▸ Document source:
┄┄┄┄┄┄┄┄┄┄┄┄┄┄┄┄┄┄┄┄

Le juge Pelletier souligne que l’ordonnance sollicitée en l’espèce s’apparente à une ordonnance conservatoire en matière de brevets. Pour l’obtenir, le requérant doit démontrer que les renseignements en question ont toujours été traités comme des renseignements confidentiels et que, selon la prépondérance des probabilités, il est raisonnable de penser que leur divulgation risquerait de compromettre ses droits exclusifs, commerciaux et scientifiques : AB Hassle c. Canada (Ministre de la Santé nationale et du Bien‑être social), [1998] A.C.F. no 1850 (QL) (C.F. 1re inst.), par. 29‑30. J’ajouterais à cela l’exigence proposée par le juge Robertson que les renseignements soient « de nature confidentielle » en ce qu’ils ont été « recueillis dans l’expectative raisonnable qu’ils resteront confidentiels », par opposition à « des faits qu’une partie à un litige voudrait garder confidentiels en obtenant le huis clos » (par. 14).

[44]  Bien que les critères à prendre en considération pour accorder une ordonnance de confidentialité ou une ordonnance conservatoire se chevauchent clairement, ils ne sont pas identiques. Aucune mention n’est faite au paragraphe 60 de l’arrêt Sierra Club du critère à deux volets applicable aux ordonnances de confidentialité reproduit au paragraphe 28 des présents motifs.

[45]  Dans l’affaire CN, le juge des requêtes a imposé aux parties requérantes le fardeau de motiver la nécessité d’une ordonnance conservatoire et d’établir qu’aucune autre mesure efficace n’était disponible pour prévenir un risque grave pour un intérêt important; à mon avis, ce fardeau ne leur incombait pas. La présomption selon laquelle un fardeau plus élevé incombait aux parties semble avoir vicié la décision du juge des requêtes et avoir altéré son point de vue sur les préoccupations valides soulevées par les parties en s’appuyant uniquement sur l’engagement implicite ou sur une entente conservatoire.

┄┄┄┄┄┄┄┄┄┄┄┄┄┄┄┄┄┄┄┄

▸ Éléments extraits:

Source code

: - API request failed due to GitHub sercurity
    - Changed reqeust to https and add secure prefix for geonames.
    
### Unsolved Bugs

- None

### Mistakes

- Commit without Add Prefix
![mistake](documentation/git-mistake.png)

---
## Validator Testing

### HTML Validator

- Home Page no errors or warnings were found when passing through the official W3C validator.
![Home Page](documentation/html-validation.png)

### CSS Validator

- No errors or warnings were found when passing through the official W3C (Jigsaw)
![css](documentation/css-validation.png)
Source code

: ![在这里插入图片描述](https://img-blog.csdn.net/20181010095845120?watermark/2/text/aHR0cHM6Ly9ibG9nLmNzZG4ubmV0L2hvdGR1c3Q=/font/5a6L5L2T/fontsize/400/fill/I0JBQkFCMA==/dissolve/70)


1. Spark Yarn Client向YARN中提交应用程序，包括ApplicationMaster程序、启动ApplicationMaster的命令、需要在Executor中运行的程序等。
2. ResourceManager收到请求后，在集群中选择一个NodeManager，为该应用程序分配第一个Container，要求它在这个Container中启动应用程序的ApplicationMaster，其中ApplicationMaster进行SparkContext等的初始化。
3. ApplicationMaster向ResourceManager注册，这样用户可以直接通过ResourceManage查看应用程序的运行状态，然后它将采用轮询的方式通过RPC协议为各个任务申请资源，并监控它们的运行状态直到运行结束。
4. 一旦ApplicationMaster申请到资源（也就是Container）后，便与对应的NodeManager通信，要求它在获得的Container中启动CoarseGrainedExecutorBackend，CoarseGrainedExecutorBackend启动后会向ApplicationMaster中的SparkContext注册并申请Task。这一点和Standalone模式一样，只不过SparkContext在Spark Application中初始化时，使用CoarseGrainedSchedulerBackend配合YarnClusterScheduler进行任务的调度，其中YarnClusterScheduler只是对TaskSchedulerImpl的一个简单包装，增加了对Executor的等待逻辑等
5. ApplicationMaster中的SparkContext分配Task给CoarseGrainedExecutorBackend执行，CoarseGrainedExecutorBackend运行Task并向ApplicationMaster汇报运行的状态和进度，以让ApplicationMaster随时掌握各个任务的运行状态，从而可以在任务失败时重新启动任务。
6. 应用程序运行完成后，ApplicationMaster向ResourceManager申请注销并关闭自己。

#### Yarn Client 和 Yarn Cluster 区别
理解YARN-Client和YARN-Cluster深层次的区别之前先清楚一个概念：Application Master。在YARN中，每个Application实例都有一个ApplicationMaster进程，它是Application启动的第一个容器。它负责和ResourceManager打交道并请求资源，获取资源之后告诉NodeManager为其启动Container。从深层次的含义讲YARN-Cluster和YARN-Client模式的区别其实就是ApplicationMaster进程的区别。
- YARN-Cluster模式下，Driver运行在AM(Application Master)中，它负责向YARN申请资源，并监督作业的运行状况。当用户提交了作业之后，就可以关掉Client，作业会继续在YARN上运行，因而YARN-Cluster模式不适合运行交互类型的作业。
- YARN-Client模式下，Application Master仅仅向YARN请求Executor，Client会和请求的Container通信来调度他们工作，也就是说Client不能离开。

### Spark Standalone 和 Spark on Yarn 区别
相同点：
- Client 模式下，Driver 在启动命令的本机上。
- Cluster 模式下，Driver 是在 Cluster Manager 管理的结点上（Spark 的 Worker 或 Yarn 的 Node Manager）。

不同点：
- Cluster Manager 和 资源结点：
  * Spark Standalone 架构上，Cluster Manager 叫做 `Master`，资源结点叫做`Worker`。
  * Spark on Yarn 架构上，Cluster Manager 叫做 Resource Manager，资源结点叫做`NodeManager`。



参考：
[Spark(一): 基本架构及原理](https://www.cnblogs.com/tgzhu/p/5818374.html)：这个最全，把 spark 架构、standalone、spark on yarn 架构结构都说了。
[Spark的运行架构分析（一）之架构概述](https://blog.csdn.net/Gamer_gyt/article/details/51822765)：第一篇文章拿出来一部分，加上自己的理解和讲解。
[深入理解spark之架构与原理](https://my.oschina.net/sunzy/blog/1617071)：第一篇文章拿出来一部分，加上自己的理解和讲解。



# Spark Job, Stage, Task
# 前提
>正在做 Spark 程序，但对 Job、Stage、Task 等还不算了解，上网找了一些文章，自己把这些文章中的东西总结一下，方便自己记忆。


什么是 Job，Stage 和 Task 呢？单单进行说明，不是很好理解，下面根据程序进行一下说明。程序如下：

┄┄┄┄┄┄┄┄┄┄┄┄┄┄┄┄┄┄┄┄

▸ Exercice à traiter:
Reprenez le passage du document source compris entre "[44]  Bien que" et "des présents motifs.", inclusivement, en remplaçant "identiques" par "équivalents".

▸ Solution détaillée:
[44]  Bien que les critères à prendre en considération pour accorder une ordonnance de confidentialité ou une ordonnance conservatoire se chevauchent clairement, ils ne sont pas équivalents. Aucune mention n’est faite au paragraphe 60 de l’arrêt Sierra Club du critère à deux volets applicable aux ordonnances de confidentialité reproduit au paragraphe 28 des présents motifs.